* _Work instructions_
Beginning with the first line below, output every record verbatim and leave out the images.

Limb landmark coordinates:
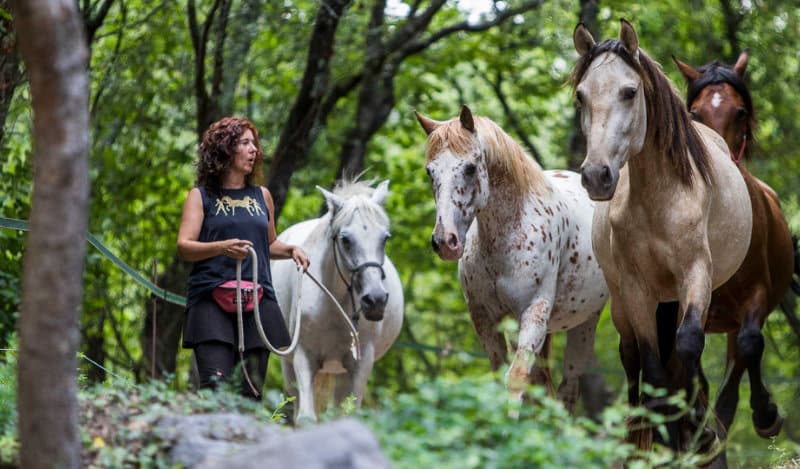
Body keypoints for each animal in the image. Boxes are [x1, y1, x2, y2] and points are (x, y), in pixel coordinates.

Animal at [271, 179, 403, 422]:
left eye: (385, 238)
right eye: (346, 240)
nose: (375, 300)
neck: (335, 307)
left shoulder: (360, 364)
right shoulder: (304, 356)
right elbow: (306, 418)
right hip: (289, 363)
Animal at [415, 105, 608, 413]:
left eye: (470, 168)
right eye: (430, 171)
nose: (445, 242)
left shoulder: (532, 314)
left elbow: (516, 378)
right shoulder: (484, 318)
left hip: (584, 324)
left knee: (567, 391)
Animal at [571, 20, 753, 455]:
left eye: (629, 91)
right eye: (581, 95)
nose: (596, 176)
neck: (660, 201)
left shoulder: (695, 275)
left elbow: (686, 347)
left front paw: (697, 429)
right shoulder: (637, 290)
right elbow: (651, 366)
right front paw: (666, 434)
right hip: (624, 302)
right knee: (632, 358)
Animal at [672, 50, 795, 438]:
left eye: (739, 111)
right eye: (695, 113)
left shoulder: (755, 296)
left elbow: (750, 343)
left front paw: (766, 412)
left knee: (732, 383)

* _Output for this exercise_
Body keypoints for each animal in the image. Boxes are [x1, y1, x2, y2] and points are (x, y), in pixel coordinates.

Animal at [271, 179, 403, 422]:
left eye: (385, 238)
right eye: (346, 240)
nose: (375, 300)
neck: (335, 307)
left shoulder: (360, 364)
right shoulder: (304, 356)
right elbow: (306, 418)
right hip: (289, 363)
Animal at [415, 105, 608, 413]:
left eye: (470, 168)
right eye: (430, 171)
nose: (445, 242)
left shoulder: (532, 314)
left elbow: (516, 378)
right shoulder: (484, 318)
left hip: (584, 324)
left knee: (567, 391)
Animal at [571, 20, 753, 455]:
left eye: (629, 91)
right eye: (581, 95)
nose: (596, 176)
neck: (660, 201)
left shoulder: (695, 275)
left elbow: (686, 347)
left front paw: (697, 429)
right shoulder: (637, 290)
right elbow: (651, 366)
right front paw: (666, 434)
right hip: (624, 302)
right knee: (632, 358)
Animal at [672, 50, 795, 438]:
left eye: (739, 111)
right eye: (695, 113)
left shoulder: (755, 296)
left elbow: (750, 343)
left front paw: (766, 412)
left knee: (732, 383)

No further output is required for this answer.